First, the big news. Richard got a new job! It involves a lot more prestige and rewards, but also a lot more responsibility, so he wasn’t really sure whether he wanted to take it or not. But after talking it over with family and friends, he decided to go for it, and so he did! There were a couple of minor obstacles in the way, but they weren’t as hard to get around as he thought they would be at first. Anyway, he’s been in his new position since July, and though he’s not one to brag, we think he’s doing a pretty good job in it. Some of the old staff didn’t care for him taking over, it’s true, but some people just don’t like change, even when it’s good for them. We know they’ll adjust.

The only bad thing about the new job is that it requires Anne to do a lot of entertaining, so she had to move to London with Richard and leave little Ned up north with Anne’s mum. We really miss them both, but Ned is doing well. Now that it looks as if he’ll be going into the new “family business,” he’s got a lot of learning to do anyway.

Anne’s mum is such a card, by the way! When she heard about Richard’s new job, she said, “Well, maybe now you can spare me an acre or two, the pair of you!” She’s so funny, she makes the north seem a little warmer just by being there.

Richard’s mum is doing well too. There was a bit of a dust-up when she heard of some foolish gossip about her just before Richard got his new job, which some very silly people blamed on Richard himself! But everything’s been smoothed over now, and she’s back to praying at Berkhamsted just as if nothing ever happened at all. She tells Richard that she prays for him more than ever now, and we certainly do appreciate that.

Anyway, we’re adjusting pretty well to Richard’s new job and to our new digs in London. Anne wants a little company there, so we’re trying to get Richard’s niece Elizabeth—you remember that pretty girl whose father was always trying to pinch someone’s arse—to come join us there. It’s a delicate situation because her mother is VERY overprotective and has her nose out of joint for some reason too. But Richard says that he thinks he can sweeten her up for the right price. We certainly hope so, because if he doesn’t, Elizabeth just might get fed up and marry this dreadful man named Henry who’s been after her hand. His mother (the Henry creature’s, that is) used to be positively underfoot here in London, trying to get her precious Henry a position, and to hear her talk her darling boy could do Richard’s job just as well as he could. The very nerve! We don’t envy her husband one bit—how many times can you say, “Yes, dear,” in an evening? But she’s back at home where she belongs now, and it doesn’t look as if we’ll be hearing anything from her and her precious son any time soon—which is just another Christmas blessing!
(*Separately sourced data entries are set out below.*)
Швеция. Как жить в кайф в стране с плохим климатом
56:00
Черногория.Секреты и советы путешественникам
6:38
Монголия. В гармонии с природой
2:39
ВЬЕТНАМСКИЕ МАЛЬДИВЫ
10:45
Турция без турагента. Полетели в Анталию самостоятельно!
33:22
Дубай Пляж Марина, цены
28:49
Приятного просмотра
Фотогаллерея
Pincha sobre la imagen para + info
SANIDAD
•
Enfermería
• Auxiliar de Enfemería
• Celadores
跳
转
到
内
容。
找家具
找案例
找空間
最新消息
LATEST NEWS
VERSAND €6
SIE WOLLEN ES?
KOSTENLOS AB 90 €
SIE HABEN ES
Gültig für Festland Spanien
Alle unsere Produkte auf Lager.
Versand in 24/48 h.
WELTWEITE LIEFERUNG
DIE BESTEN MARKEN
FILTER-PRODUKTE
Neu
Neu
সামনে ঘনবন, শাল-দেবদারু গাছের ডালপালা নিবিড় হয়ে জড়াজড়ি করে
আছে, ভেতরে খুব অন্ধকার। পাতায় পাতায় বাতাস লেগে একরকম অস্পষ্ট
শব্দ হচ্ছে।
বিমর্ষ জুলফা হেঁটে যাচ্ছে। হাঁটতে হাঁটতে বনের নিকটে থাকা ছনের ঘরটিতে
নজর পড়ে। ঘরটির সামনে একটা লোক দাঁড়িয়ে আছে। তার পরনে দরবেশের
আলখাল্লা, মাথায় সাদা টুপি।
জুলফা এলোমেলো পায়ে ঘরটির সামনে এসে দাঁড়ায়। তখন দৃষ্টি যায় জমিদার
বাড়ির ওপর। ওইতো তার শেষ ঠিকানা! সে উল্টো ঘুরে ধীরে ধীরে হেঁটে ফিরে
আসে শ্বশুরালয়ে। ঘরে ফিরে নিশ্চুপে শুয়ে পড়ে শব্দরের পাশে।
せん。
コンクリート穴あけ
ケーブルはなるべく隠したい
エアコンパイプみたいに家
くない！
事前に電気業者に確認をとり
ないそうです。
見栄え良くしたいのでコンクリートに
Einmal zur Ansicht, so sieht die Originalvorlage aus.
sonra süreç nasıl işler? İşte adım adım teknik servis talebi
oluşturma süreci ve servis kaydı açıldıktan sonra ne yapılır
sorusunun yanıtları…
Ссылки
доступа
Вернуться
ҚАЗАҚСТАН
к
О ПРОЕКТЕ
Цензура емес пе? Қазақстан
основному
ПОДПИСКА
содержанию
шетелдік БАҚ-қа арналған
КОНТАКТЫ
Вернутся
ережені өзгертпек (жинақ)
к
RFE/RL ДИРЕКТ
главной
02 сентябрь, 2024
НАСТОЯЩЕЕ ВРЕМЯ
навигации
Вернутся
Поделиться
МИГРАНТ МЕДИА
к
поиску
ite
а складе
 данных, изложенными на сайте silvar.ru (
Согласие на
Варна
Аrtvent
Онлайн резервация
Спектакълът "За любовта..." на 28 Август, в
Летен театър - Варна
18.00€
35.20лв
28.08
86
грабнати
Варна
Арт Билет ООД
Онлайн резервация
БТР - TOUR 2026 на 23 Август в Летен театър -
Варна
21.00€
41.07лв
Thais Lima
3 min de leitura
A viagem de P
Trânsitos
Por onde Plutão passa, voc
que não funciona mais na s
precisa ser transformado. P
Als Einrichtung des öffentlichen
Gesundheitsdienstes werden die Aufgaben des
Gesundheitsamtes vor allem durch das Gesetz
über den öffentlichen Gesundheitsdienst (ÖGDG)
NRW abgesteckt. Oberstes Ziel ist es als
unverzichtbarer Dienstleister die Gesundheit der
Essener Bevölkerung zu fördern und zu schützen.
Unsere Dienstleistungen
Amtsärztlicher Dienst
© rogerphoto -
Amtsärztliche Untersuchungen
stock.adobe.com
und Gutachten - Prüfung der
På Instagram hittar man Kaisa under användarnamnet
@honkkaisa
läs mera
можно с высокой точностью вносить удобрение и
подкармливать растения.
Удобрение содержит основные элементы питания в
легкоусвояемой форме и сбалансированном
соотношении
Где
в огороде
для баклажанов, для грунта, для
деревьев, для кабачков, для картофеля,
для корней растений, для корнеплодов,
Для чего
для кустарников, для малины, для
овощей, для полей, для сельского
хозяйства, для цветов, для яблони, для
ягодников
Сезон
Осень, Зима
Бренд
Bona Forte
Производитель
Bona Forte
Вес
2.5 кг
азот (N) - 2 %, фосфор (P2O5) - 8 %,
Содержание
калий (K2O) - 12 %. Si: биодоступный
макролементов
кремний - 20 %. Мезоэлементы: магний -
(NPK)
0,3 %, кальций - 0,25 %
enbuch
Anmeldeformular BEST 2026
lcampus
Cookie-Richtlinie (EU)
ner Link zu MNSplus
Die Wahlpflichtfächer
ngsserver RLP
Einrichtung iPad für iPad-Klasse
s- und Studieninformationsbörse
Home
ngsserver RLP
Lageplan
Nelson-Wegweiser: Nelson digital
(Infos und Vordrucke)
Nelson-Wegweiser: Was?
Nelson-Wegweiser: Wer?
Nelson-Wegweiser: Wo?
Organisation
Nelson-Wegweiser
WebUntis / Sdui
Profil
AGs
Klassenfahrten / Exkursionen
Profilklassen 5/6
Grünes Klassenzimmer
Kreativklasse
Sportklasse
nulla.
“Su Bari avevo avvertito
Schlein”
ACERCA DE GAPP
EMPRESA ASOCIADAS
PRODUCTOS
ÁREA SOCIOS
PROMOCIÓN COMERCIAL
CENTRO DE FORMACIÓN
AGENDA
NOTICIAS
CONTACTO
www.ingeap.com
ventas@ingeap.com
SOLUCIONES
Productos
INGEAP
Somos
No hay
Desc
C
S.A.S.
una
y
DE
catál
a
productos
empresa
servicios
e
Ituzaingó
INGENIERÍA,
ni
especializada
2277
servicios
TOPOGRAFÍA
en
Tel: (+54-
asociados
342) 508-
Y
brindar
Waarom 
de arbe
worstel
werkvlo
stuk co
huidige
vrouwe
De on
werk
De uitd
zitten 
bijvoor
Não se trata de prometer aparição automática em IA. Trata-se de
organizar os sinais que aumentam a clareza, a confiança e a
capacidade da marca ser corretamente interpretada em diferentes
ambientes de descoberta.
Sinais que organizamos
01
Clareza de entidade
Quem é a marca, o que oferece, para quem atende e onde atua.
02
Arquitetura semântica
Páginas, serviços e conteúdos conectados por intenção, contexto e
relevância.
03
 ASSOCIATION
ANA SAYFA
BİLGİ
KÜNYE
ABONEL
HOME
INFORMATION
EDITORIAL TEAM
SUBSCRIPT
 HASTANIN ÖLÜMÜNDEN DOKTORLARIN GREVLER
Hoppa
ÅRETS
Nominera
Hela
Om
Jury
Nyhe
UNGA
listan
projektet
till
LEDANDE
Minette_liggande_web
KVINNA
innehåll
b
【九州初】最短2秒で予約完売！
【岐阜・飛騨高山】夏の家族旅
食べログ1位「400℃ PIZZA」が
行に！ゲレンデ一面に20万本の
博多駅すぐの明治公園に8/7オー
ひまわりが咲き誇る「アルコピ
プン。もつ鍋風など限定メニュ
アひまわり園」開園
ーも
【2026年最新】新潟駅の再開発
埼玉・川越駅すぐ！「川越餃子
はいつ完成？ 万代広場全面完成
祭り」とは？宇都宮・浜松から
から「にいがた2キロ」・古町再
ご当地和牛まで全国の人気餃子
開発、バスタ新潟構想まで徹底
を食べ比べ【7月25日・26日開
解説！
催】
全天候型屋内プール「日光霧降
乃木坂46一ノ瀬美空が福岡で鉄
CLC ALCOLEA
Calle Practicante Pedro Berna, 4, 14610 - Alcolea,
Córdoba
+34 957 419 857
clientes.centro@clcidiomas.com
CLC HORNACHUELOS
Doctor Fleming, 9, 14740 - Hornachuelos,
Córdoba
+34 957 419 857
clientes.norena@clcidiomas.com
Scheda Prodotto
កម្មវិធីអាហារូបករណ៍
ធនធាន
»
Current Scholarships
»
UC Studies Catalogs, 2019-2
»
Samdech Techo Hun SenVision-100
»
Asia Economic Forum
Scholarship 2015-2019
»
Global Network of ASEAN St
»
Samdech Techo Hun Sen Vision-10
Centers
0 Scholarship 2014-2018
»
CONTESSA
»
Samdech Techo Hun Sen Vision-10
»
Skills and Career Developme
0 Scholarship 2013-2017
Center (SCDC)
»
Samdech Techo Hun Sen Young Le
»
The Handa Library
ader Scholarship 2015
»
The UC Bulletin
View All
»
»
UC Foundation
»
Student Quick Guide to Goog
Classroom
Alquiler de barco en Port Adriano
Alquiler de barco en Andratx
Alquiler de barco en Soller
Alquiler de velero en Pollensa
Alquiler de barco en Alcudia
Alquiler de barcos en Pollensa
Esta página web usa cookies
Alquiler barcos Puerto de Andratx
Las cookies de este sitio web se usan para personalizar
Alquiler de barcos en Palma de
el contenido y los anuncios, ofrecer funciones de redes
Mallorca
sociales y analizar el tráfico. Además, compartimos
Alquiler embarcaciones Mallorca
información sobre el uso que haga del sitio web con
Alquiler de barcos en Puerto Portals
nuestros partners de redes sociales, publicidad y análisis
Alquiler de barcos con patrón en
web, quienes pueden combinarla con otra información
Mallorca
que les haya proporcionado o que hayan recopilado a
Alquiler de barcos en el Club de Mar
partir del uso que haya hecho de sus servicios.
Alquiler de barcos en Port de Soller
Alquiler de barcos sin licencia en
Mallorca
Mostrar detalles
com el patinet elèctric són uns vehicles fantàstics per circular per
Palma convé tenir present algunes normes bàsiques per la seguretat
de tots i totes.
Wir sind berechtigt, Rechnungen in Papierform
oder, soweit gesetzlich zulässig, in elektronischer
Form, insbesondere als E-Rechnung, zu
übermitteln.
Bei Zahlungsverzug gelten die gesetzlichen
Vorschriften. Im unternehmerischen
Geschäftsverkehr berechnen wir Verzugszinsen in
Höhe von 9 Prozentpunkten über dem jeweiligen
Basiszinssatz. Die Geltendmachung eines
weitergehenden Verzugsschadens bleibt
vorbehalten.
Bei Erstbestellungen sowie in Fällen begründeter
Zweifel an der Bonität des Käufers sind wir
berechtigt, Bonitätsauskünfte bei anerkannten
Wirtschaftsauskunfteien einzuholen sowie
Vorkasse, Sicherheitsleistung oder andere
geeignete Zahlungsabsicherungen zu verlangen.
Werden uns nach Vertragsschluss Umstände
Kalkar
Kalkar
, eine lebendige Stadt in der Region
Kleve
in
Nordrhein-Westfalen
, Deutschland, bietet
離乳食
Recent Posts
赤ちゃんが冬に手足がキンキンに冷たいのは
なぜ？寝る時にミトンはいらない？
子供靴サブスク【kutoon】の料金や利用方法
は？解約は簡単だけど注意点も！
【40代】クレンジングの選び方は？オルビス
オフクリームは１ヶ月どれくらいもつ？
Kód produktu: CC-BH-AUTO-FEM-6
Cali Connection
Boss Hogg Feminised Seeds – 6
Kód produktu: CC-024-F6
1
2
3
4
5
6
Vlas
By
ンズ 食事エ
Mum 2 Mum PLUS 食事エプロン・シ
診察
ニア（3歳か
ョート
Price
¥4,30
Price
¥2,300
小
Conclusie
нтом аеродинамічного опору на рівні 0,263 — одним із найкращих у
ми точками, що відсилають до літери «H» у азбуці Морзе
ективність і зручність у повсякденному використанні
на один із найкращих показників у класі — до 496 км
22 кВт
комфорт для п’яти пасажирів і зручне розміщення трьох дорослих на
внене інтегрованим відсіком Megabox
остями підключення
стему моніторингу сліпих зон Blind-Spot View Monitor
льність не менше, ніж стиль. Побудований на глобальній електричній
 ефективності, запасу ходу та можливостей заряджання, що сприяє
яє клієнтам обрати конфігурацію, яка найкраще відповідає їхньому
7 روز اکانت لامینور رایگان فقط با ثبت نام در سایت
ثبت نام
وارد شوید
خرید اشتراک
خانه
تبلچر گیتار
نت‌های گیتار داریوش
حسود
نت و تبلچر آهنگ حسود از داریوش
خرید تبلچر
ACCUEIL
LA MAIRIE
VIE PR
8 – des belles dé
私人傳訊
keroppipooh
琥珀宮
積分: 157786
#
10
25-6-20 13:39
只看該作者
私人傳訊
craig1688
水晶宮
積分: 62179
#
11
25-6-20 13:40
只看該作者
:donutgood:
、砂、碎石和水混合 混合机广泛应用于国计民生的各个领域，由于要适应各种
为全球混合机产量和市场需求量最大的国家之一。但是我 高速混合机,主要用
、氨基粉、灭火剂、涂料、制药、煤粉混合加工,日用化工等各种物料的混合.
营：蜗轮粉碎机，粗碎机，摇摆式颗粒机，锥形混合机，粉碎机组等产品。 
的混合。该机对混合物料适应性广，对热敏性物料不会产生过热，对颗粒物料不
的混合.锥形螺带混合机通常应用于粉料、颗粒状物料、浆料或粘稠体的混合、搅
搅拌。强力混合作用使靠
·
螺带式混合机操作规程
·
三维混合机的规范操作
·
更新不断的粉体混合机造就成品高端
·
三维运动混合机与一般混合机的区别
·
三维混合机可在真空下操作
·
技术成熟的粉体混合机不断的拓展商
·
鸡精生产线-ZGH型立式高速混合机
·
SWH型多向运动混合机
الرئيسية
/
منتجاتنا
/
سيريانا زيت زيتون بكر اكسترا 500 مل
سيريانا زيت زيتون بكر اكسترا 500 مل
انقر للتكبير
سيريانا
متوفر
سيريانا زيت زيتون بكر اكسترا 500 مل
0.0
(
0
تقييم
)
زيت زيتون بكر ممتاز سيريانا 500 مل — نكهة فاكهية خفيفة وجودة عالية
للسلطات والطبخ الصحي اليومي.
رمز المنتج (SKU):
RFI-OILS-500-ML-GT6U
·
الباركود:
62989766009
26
The best to you and yours this Christmastide.

Richard and Anne

15 thoughts on “Christmas Newsletters, Medieval Style”

  1. Gorgeous! 🙂 I can’t imagine why Elizabeth’s mother might have had her nose out of joint – so protective, these women can be. And a delightful little snippety snippet about Margaret Beaufort – yes, amazing woman, but I DO imagine she’d be rather difficult to live with.

  2. Christy K Robinson

    December 2008
    Dear family and fiends (I mean friends),
    This was a banner year for your sister/niece/aunt/cousin/daughter, as she met, in cyberspace, several authors and historians. They are fascinating, intellectual, and funny people. (Writers are wickedly disrespectful people who I admire enormously.) Among them was Susan Higginbotham, whose book “The Traitor’s Wife” finally came off the Amazon wishlist, made it into the TBR stack, and in spite of several minor traumas interrupting, was read and enjoyed in August and September. I actually finished reading it while waiting for the lab tests to come back on one of those traumas. As you see by this letter, I lived.
    All else is well, and I pray that your 2009 will be one of fulfilled resolutions, peace, and satisfaction.
    With affection,
    Christy and fur-children

  3. Susan Higginbotham

    Thanks! (Sorry it took me so long to moderate a couple of you–Blogger didn’t send me a notification. Bad Blogger!)

    1. I loved it! Cracked up laughing…and unfortunately was drinking coffee at the time. Enjoy the Christmas season, Susan!

  4. Fabulous. I was about in tears laughing while reading this. My husband wondered what on earth I was reading.